- Global debt selloff is spurred by wagers QE reaching limits
- Gilts lead losses amid buoyant economy since vote to quit EU
Spurred by a post-Brexit economy that’s defying the doomsayers, gilts are not only joining the global government-bond selloff but are leading it.
U.K. 10-year securities extended their slide today, having lost 1.2 percent in the week through Thursday, the biggest drop in Bloomberg World Bond Indexes. Sovereign securities are tumbling globally amid speculation major central banks are reaching the limits of their capacity to inject stimulus. Gilt yields are now higher than they were when the Bank of England cut interest rates and boosted asset purchases on Aug. 4.
The buoyancy of the U.K. economy since the June vote to leave the European Union is adding to the bond losses by potentially reducing the need for the BOE to act further.
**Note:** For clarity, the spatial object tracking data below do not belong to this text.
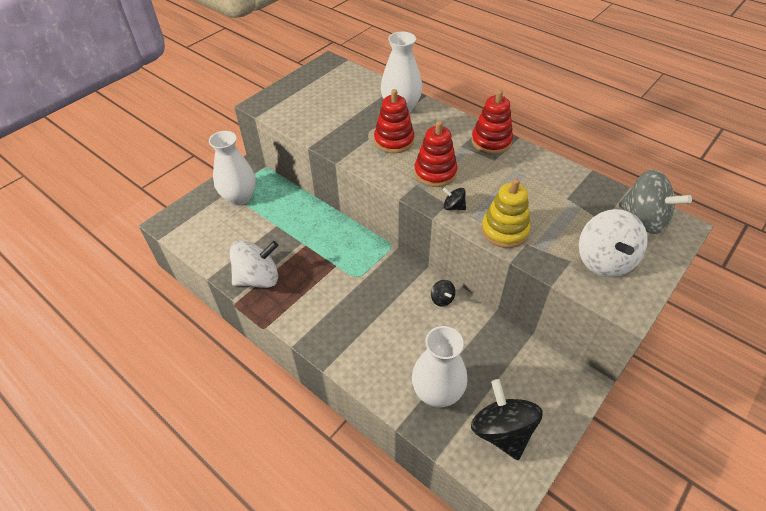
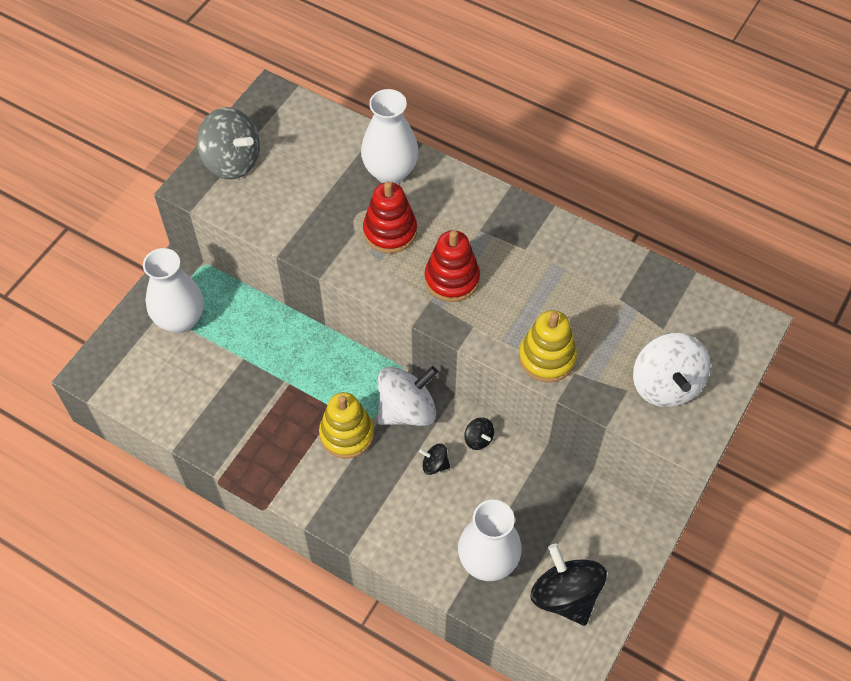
camera: 10 degrees left, 10 degrees up
(258, 278) = (239, 441): white spinning top -> white spinning top (407, 410)
(340, 283) = (347, 434): none -> yellow stacking toy
(453, 207) = (481, 330): black spinning top -> black spinning top (434, 464)
(491, 141) = (518, 218): red stacking toy -> none
(643, 219) = (711, 320): grey spinning top -> grey spinning top (232, 161)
A slew of reports from services to construction have beaten economists’ forecasts this week. That’s aiding the selloff from a rally that was led by U.K. debt.
“We’ve seen a paring of positions and profit-taking after a very strong rally in gilts,” said Nick Stamenkovic, fixed-income strategist at Edinburgh-based broker RIA Capital Markets Ltd. “The economy has performed in a firmer fashion than many people anticipated post-Brexit, suggesting that fears of an imminent recession are widely off the mark.”
Long Bonds Lead
Longer-dated bonds, which had been supported by bets pension funds and insurers would be reluctant to part with their holdings in BOE buybacks, are leading the declines. The extra yield, or spread, that investors get for holding 30-year gilts instead of two-year securities climbed to a one-month high of 132 basis points.
The yield on benchmark 10-year bonds jumped 11 basis points, or 0.11 percentage point, to 0.87 percent as of 4:35 p.m. London time, the highest since July 21. The 1.5 percent security due in July 2026 fell 1.06, or 10.60 pounds per 1,000-pound ($1,326) face amount, to 105.98.
The yield slid to a record-low of 0.501 percent on Aug. 15. Gilts still returned 16 percent this year, the most in the world based on Bloomberg sovereign-bond indexes.
Even if the 10-year yield climbs toward 1 percent, as Steven Major of HSBC Holdings Plc expects, that would still be about a percentage lower than at the end of 2015.
“We’ve started this recent move from an overextended position, so gilts yields got way too low,” Major, global head of fixed-income research at HSBC in London, said in a Bloomberg Television interview. “Valuations on the gilts do not reflect” the economy, which has performed “better than expected.”